To live in this kind of place is never to thirst again.  It is a world we are moving toward inch by inch, choice by choice, carried on our way by the gushing flow of Living Water.

I have enjoyed the brief mediations in this year’s Lenten Devotional from Episcopal Relief & Development.  March 17th’s entry was written by Moses Deng Bol, a bishop from the South Sudan.  He described how in that part of the world “women are the marginalized of the marginalized”:

Official government statistics say 98 percent of women in the region cannot read or write.  Although a few girls go to school, most will not complete their education.  They will likely be married off for a dowry.  The dowry may be paid in stolen cows, a practice fueling current tribal conflict in South Sudan.

The bishop goes on to note:

Yet we rely on these same women to provide food, manage our homes, and raise our children.  They are such a central part of our society, and, I think, these women are the key to unlocking a better future for South Sudan.

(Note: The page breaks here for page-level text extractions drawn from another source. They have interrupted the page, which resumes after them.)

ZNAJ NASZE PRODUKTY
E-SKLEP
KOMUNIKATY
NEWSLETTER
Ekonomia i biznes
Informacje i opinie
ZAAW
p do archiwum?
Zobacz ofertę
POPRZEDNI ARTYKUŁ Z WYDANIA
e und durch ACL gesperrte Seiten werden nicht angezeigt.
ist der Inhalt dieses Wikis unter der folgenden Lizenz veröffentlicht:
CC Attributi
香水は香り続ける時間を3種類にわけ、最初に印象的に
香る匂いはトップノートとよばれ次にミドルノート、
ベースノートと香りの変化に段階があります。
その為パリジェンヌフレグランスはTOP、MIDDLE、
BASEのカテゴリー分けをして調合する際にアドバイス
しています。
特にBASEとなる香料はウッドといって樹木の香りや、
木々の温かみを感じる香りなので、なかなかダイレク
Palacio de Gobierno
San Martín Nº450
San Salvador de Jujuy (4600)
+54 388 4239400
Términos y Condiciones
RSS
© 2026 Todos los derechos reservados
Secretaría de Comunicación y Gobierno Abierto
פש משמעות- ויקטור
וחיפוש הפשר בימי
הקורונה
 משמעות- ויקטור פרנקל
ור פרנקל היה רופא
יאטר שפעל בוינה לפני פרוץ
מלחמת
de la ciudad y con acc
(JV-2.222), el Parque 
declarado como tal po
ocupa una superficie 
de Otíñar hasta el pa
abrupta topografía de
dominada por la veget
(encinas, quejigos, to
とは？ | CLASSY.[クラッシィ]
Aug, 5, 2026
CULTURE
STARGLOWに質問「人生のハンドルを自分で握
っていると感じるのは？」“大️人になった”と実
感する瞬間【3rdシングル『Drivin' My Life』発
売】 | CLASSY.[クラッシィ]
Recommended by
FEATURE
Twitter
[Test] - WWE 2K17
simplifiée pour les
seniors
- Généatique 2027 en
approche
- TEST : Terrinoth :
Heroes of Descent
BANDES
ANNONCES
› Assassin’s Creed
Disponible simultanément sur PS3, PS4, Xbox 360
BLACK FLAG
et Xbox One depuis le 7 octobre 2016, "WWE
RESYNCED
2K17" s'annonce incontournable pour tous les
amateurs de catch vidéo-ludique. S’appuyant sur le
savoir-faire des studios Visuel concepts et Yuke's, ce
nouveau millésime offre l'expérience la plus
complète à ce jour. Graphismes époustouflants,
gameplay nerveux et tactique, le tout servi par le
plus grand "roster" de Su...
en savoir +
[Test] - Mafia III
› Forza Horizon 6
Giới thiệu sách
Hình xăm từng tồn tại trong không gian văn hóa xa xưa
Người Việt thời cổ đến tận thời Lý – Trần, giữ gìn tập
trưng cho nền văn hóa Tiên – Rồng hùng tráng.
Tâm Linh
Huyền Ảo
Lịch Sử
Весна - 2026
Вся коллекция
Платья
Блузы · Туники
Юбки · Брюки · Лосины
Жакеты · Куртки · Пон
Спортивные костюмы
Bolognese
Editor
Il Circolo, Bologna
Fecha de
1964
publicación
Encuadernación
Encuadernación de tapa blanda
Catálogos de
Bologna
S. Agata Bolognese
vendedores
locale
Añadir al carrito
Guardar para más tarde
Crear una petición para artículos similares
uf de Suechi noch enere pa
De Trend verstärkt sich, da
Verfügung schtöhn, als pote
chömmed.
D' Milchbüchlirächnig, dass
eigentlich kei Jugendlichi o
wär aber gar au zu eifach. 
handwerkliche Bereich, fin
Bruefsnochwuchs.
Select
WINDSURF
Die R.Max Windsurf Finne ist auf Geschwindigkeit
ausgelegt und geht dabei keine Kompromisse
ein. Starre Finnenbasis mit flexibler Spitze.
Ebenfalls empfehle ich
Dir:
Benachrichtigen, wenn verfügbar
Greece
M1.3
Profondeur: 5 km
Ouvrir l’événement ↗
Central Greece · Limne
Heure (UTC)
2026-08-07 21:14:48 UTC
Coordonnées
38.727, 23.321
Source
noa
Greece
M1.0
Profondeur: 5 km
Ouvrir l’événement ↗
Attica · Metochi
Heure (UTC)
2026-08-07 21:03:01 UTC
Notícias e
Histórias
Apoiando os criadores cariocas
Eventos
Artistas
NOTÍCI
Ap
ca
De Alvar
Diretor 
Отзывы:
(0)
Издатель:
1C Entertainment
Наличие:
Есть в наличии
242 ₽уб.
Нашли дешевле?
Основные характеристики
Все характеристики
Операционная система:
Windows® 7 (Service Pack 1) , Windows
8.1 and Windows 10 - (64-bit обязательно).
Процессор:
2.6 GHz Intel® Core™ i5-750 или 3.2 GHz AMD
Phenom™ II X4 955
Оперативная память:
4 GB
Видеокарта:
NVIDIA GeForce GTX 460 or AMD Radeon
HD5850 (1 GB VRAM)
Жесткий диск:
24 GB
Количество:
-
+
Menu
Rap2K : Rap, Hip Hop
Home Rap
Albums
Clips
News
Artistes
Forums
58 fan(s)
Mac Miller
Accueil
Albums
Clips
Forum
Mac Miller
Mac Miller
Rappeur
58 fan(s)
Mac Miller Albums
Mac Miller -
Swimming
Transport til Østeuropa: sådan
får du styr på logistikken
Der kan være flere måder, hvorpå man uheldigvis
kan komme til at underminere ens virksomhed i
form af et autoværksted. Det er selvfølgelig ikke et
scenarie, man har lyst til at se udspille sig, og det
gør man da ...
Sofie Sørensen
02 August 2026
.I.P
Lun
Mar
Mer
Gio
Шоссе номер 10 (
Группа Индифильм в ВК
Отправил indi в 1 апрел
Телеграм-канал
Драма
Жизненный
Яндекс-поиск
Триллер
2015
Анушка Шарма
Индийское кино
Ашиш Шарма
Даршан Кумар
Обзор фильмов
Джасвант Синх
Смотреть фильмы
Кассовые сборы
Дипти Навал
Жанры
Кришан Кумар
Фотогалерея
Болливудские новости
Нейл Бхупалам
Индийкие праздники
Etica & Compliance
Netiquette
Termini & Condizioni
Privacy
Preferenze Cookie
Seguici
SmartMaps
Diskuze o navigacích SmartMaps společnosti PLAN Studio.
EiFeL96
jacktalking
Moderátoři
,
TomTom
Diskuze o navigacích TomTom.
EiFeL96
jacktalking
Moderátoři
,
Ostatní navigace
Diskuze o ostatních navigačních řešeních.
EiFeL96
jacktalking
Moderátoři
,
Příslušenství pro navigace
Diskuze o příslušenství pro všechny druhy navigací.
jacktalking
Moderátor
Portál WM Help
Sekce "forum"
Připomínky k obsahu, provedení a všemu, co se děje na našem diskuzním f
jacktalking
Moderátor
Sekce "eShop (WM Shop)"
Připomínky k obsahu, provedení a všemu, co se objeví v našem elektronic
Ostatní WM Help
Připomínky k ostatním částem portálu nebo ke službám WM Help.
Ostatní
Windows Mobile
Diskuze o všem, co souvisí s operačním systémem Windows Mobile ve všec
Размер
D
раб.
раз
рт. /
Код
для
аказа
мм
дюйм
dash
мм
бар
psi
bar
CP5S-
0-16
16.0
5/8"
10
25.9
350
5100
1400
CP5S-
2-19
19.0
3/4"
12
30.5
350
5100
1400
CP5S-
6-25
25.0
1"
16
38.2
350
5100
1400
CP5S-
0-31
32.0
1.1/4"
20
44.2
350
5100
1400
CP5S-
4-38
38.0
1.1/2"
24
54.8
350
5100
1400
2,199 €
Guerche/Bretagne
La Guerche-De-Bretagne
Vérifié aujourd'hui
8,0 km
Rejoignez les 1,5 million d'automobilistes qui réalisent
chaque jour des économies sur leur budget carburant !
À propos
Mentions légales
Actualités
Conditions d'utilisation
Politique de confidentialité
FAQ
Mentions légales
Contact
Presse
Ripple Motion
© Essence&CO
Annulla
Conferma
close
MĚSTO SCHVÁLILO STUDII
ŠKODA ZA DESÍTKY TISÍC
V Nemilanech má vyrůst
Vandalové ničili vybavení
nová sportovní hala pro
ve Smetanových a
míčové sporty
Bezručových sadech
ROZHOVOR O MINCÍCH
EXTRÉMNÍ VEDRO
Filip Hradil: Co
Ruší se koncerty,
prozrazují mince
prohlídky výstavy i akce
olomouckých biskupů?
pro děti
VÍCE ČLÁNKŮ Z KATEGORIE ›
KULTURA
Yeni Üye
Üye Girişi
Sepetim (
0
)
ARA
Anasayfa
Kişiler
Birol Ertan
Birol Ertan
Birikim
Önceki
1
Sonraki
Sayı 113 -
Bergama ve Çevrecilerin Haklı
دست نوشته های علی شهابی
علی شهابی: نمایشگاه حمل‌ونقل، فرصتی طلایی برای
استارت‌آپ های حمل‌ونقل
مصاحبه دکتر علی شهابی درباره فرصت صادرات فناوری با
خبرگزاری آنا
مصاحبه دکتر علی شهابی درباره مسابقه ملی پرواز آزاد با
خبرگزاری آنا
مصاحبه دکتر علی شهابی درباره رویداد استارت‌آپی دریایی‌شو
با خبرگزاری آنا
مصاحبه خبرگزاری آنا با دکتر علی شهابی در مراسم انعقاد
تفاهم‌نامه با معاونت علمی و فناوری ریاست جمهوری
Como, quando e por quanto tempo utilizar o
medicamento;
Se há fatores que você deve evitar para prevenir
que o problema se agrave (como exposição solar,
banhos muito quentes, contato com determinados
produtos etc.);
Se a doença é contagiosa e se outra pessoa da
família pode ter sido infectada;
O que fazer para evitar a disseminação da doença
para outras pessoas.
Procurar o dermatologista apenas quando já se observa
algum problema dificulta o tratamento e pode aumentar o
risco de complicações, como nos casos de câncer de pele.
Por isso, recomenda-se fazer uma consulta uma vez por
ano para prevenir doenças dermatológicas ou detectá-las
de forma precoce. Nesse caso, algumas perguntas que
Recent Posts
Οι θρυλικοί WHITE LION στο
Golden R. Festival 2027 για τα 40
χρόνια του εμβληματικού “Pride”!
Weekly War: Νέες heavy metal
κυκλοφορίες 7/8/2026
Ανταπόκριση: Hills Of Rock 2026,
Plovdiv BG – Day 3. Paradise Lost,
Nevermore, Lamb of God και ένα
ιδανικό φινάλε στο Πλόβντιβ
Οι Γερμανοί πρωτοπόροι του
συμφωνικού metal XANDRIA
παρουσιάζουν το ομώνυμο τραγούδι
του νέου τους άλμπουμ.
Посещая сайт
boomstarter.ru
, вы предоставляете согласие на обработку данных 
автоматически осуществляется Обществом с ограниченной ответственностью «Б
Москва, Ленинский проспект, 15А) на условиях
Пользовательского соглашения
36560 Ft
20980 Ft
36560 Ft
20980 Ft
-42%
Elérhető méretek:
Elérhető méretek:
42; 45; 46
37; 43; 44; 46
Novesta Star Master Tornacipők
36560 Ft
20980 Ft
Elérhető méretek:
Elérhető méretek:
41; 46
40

March 19th’s devotional described how an association of women in southwest China, empowered by a microloan, have come together to create better lives for themselves and for their community.  They are now at a point where they are making a profit and using this money to provide better care for the elderly, for children, and for poor families.

These stories, among many others, evoke for me the image of Living Water as running water that removes barriers and overcomes obstacles on its way to a good and godly destination.  I am looking forward to making a contribution to efforts like these at the end of Lent as we collect change for micro-development projects.  Just as last year’s effort addressed water as thirst, this year’s work focuses in figuratively on ‘water’s’ ability to transform.  It is a tangible way that you and I can be connected to Jesus the source of Living Water.

Today I am most mindful of the final barrier that Living Water will overcome, the barrier of death itself.  Death is the great darkness in the future that each of us must face, and with the sudden passing of Stephanie Freel, that darkness seems especially close today; not only to us, but to our children who have lost a Sunday School teacher and mother of one of their own.  Our faith is that nothing – nothing – nothing – can stand it the way of the gush of Living Water, not even death itself.  We rejoice that Stephanie has been welcomed to that place were she will never thirst again even as we recognize that a different kind of water pours forth from our eyes in the form of tears. 

Today I am grateful for the power of Living Water to overcome all things on its course to a Holy Destination.  And I pray that the One who was thirsty as he sat beside a well so long ago will come to us and comfort us with a Living Water we so desperately need.

Jesus said, “The water that I will give will become... a spring of water gushing up to eternal life.”